_Your instructions_: For each line below that contains the string "right", copy that line.

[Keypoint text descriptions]
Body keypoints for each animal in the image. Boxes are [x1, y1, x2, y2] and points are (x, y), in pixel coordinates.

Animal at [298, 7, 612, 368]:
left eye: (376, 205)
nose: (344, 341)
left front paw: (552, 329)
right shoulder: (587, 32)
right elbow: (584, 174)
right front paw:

_Output below_:
right shoulder: (587, 32)
right elbow: (584, 174)
right front paw:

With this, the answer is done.